▸ PROBLEM TO SOLVE
Reproduce the lines below with "celebrity thing" swapped for "fame game" wherever it occurs, changing nothing else. Leave the pictures out of your answer.

⟨

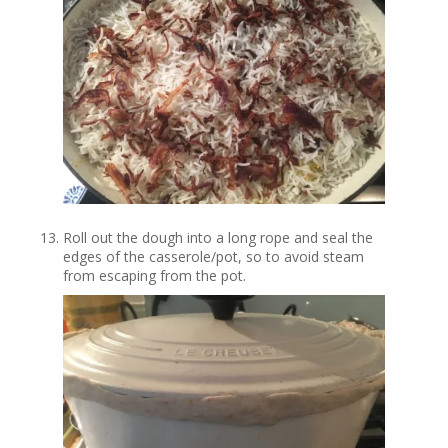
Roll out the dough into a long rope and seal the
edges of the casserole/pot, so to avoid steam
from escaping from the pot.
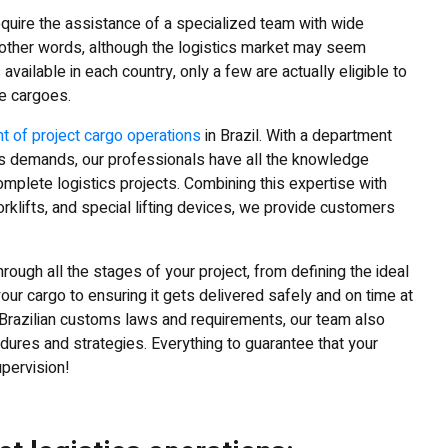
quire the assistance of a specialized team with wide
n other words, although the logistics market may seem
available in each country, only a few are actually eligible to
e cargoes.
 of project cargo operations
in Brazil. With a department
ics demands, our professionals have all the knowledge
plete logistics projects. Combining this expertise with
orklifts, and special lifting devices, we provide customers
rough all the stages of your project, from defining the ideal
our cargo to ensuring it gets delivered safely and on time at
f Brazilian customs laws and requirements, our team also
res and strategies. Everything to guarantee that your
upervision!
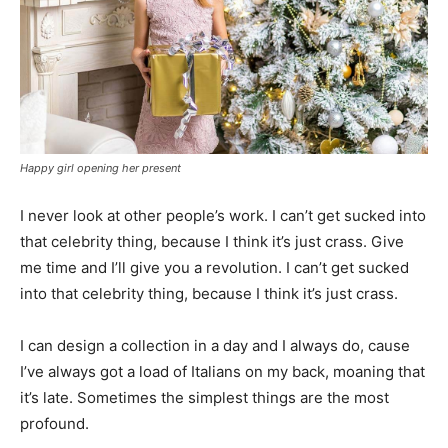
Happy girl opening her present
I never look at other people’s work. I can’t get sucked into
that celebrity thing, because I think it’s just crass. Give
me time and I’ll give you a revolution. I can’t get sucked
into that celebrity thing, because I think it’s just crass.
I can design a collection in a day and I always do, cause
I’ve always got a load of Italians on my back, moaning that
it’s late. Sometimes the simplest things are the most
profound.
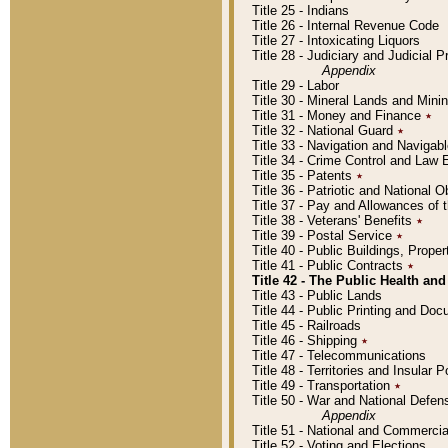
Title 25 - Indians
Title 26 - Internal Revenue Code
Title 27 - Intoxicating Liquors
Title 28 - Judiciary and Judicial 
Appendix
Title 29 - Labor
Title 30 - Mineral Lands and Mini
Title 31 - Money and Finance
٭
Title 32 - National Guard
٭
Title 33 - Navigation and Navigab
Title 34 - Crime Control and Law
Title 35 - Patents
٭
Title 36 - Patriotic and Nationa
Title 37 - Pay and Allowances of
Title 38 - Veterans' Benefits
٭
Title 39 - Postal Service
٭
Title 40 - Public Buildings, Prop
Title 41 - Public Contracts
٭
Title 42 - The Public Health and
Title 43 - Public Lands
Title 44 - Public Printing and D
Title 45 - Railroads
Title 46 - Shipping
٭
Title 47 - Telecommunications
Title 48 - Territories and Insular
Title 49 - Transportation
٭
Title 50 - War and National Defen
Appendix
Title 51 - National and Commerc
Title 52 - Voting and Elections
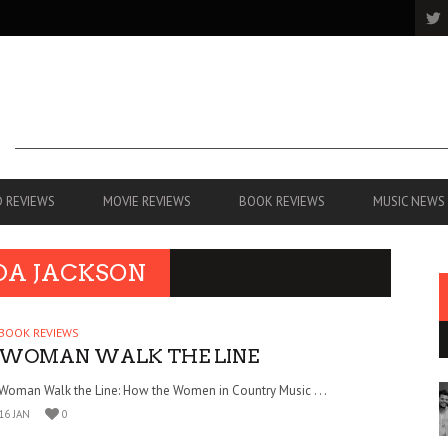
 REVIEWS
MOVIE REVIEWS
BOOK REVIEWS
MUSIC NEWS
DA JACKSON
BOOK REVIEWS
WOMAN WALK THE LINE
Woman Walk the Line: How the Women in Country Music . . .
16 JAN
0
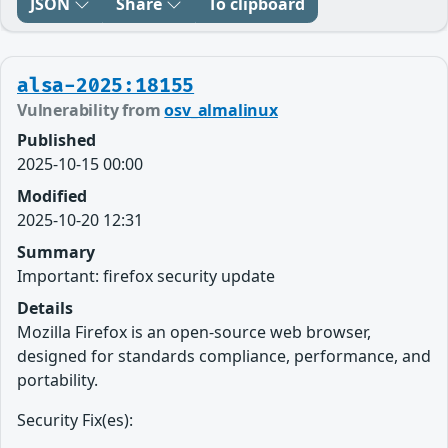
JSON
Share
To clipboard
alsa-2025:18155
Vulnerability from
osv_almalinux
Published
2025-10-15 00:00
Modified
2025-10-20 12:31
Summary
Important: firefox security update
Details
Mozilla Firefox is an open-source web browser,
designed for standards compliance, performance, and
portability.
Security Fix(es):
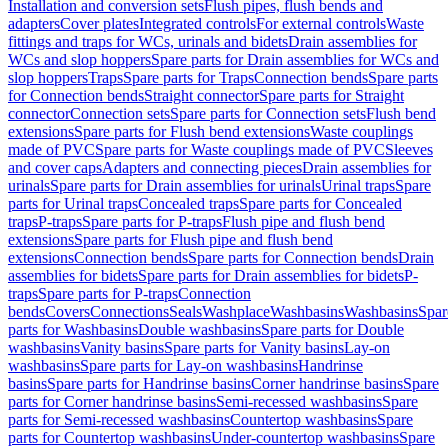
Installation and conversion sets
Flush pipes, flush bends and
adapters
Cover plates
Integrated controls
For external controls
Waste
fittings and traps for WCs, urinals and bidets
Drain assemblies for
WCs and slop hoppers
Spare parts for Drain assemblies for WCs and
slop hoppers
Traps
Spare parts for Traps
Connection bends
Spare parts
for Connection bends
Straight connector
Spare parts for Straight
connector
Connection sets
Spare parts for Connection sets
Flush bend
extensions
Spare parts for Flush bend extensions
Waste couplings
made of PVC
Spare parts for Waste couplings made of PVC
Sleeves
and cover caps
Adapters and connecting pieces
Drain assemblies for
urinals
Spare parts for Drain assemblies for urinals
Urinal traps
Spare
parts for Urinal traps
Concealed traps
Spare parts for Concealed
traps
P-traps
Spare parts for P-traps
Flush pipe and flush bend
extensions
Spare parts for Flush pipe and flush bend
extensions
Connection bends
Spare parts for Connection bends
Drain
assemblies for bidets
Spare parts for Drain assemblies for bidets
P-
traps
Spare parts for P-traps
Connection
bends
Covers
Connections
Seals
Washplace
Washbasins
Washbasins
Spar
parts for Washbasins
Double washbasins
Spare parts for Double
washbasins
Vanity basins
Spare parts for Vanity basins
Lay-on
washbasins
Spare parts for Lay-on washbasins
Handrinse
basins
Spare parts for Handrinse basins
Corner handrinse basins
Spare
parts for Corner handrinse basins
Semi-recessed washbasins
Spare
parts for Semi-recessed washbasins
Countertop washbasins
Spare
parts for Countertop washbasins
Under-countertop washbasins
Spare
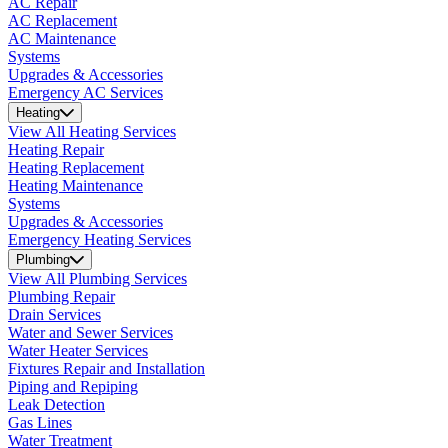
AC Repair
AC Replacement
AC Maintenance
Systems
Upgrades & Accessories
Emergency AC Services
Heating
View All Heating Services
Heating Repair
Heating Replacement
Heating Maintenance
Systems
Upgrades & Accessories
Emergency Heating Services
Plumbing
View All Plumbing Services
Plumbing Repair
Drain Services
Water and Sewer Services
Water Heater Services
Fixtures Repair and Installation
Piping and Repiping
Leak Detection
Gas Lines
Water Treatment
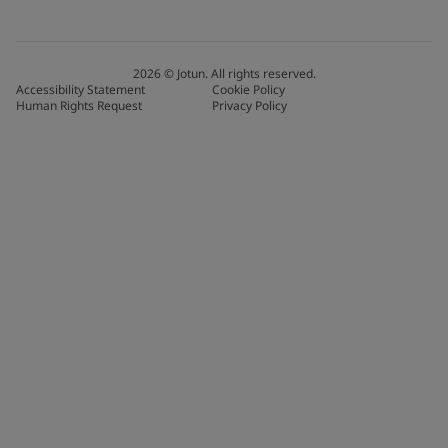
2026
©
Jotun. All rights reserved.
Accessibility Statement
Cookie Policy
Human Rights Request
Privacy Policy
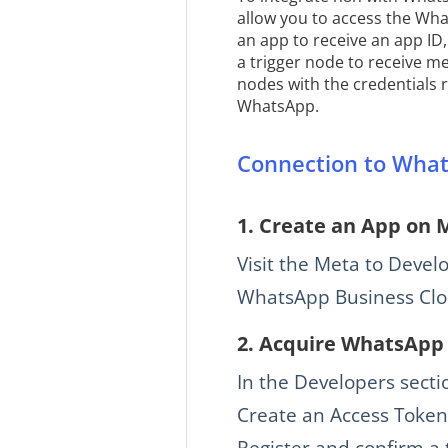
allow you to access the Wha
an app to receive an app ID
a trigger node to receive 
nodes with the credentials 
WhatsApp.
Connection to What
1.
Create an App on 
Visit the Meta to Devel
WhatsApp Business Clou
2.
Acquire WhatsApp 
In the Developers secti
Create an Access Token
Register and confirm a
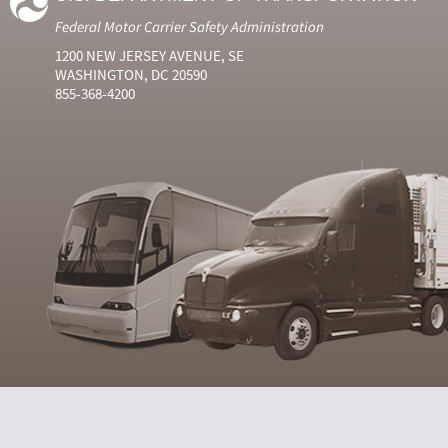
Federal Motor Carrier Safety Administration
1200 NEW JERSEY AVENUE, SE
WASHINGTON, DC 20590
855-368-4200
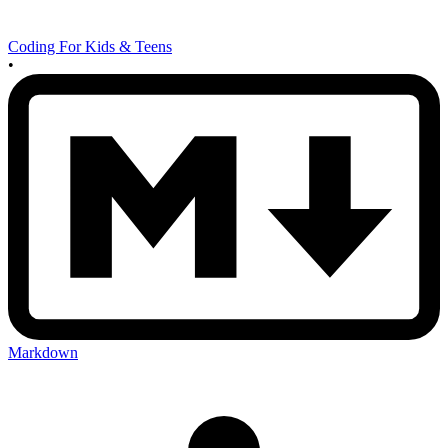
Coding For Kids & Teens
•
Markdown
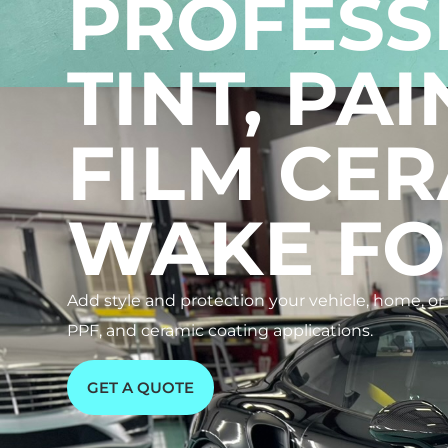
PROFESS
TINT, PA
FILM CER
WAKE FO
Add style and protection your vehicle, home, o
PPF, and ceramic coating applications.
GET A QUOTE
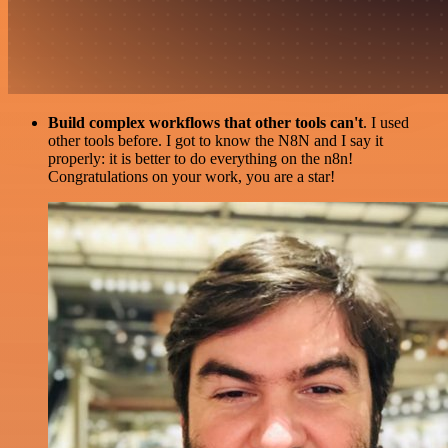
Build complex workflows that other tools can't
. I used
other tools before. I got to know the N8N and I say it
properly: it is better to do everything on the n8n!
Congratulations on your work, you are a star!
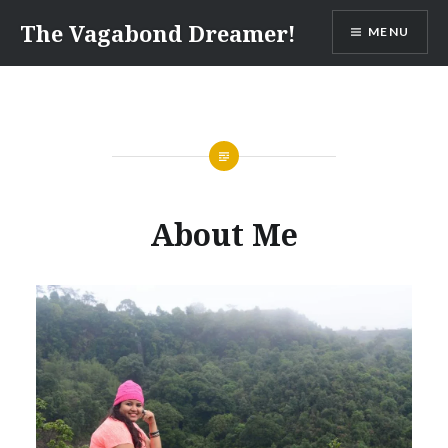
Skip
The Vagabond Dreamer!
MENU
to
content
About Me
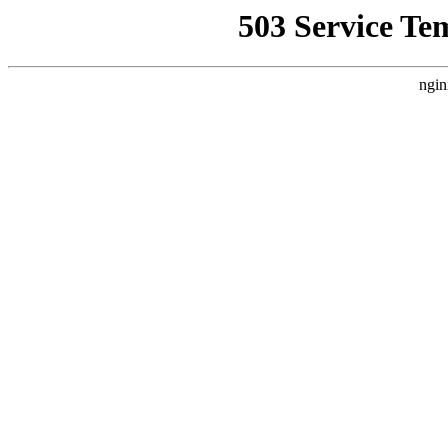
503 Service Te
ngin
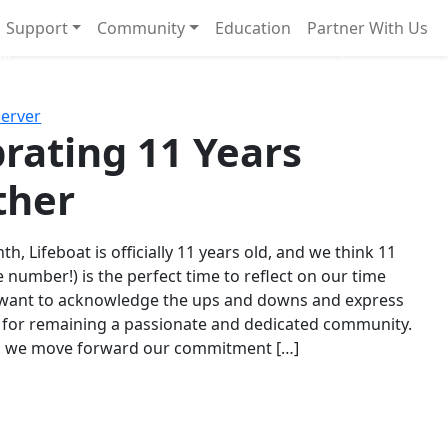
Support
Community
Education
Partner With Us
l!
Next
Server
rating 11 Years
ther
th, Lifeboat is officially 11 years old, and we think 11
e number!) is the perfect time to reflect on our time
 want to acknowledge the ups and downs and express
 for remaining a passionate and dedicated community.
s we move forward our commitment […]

⟩

▸ ANSWER AREA
Roll out the dough into a long rope and seal the
edges of the casserole/pot, so to avoid steam
from escaping from the pot.
quire the assistance of a specialized team with wide
n other words, although the logistics market may seem
available in each country, only a few are actually eligible to
e cargoes.
 of project cargo operations
in Brazil. With a department
ics demands, our professionals have all the knowledge
plete logistics projects. Combining this expertise with
orklifts, and special lifting devices, we provide customers
rough all the stages of your project, from defining the ideal
our cargo to ensuring it gets delivered safely and on time at
f Brazilian customs laws and requirements, our team also
res and strategies. Everything to guarantee that your
upervision!
Happy girl opening her present
I never look at other people’s work. I can’t get sucked into
that fame game, because I think it’s just crass. Give
me time and I’ll give you a revolution. I can’t get sucked
into that fame game, because I think it’s just crass.
I can design a collection in a day and I always do, cause
I’ve always got a load of Italians on my back, moaning that
it’s late. Sometimes the simplest things are the most
profound.
Title 25 - Indians
Title 26 - Internal Revenue Code
Title 27 - Intoxicating Liquors
Title 28 - Judiciary and Judicial 
Appendix
Title 29 - Labor
Title 30 - Mineral Lands and Mini
Title 31 - Money and Finance
٭
Title 32 - National Guard
٭
Title 33 - Navigation and Navigab
Title 34 - Crime Control and Law
Title 35 - Patents
٭
Title 36 - Patriotic and Nationa
Title 37 - Pay and Allowances of
Title 38 - Veterans' Benefits
٭
Title 39 - Postal Service
٭
Title 40 - Public Buildings, Prop
Title 41 - Public Contracts
٭
Title 42 - The Public Health and
Title 43 - Public Lands
Title 44 - Public Printing and D
Title 45 - Railroads
Title 46 - Shipping
٭
Title 47 - Telecommunications
Title 48 - Territories and Insular
Title 49 - Transportation
٭
Title 50 - War and National Defen
Appendix
Title 51 - National and Commerc
Title 52 - Voting and Elections
 REVIEWS
MOVIE REVIEWS
BOOK REVIEWS
MUSIC NEWS
DA JACKSON
BOOK REVIEWS
WOMAN WALK THE LINE
Woman Walk the Line: How the Women in Country Music . . .
16 JAN
0
JSON
Share
To clipboard
alsa-2025:18155
Vulnerability from
osv_almalinux
Published
2025-10-15 00:00
Modified
2025-10-20 12:31
Summary
Important: firefox security update
Details
Mozilla Firefox is an open-source web browser,
designed for standards compliance, performance, and
portability.
Security Fix(es):
Installation and conversion sets
Flush pipes, flush bends and
adapters
Cover plates
Integrated controls
For external controls
Waste
fittings and traps for WCs, urinals and bidets
Drain assemblies for
WCs and slop hoppers
Spare parts for Drain assemblies for WCs and
slop hoppers
Traps
Spare parts for Traps
Connection bends
Spare parts
for Connection bends
Straight connector
Spare parts for Straight
connector
Connection sets
Spare parts for Connection sets
Flush bend
extensions
Spare parts for Flush bend extensions
Waste couplings
made of PVC
Spare parts for Waste couplings made of PVC
Sleeves
and cover caps
Adapters and connecting pieces
Drain assemblies for
urinals
Spare parts for Drain assemblies for urinals
Urinal traps
Spare
parts for Urinal traps
Concealed traps
Spare parts for Concealed
traps
P-traps
Spare parts for P-traps
Flush pipe and flush bend
extensions
Spare parts for Flush pipe and flush bend
extensions
Connection bends
Spare parts for Connection bends
Drain
assemblies for bidets
Spare parts for Drain assemblies for bidets
P-
traps
Spare parts for P-traps
Connection
bends
Covers
Connections
Seals
Washplace
Washbasins
Washbasins
Spar
parts for Washbasins
Double washbasins
Spare parts for Double
washbasins
Vanity basins
Spare parts for Vanity basins
Lay-on
washbasins
Spare parts for Lay-on washbasins
Handrinse
basins
Spare parts for Handrinse basins
Corner handrinse basins
Spare
parts for Corner handrinse basins
Semi-recessed washbasins
Spare
parts for Semi-recessed washbasins
Countertop washbasins
Spare
parts for Countertop washbasins
Under-countertop washbasins
Spare
AC Repair
AC Replacement
AC Maintenance
Systems
Upgrades & Accessories
Emergency AC Services
Heating
View All Heating Services
Heating Repair
Heating Replacement
Heating Maintenance
Systems
Upgrades & Accessories
Emergency Heating Services
Plumbing
View All Plumbing Services
Plumbing Repair
Drain Services
Water and Sewer Services
Water Heater Services
Fixtures Repair and Installation
Piping and Repiping
Leak Detection
Gas Lines
Water Treatment
2026
©
Jotun. All rights reserved.
Accessibility Statement
Cookie Policy
Human Rights Request
Privacy Policy
allow you to access the Wha
an app to receive an app ID
a trigger node to receive 
nodes with the credentials 
WhatsApp.
Connection to What
1.
Create an App on 
Visit the Meta to Devel
WhatsApp Business Clou
2.
Acquire WhatsApp 
In the Developers secti
Create an Access Token
Register and confirm a
Federal Motor Carrier Safety Administration
1200 NEW JERSEY AVENUE, SE
WASHINGTON, DC 20590
855-368-4200
Coding For Kids & Teens
•
Markdown
PROFESS
TINT, PA
FILM CER
WAKE FO
Add style and protection your vehicle, home, o
PPF, and ceramic coating applications.
GET A QUOTE
Build complex workflows that other tools can't
. I used
other tools before. I got to know the N8N and I say it
properly: it is better to do everything on the n8n!
Congratulations on your work, you are a star!
Skip
The Vagabond Dreamer!
MENU
to
content
About Me
503 Service Te
ngin
Support
Community
Education
Partner With Us
l!
Next
Server
rating 11 Years
ther
th, Lifeboat is officially 11 years old, and we think 11
e number!) is the perfect time to reflect on our time
 want to acknowledge the ups and downs and express
 for remaining a passionate and dedicated community.
s we move forward our commitment […]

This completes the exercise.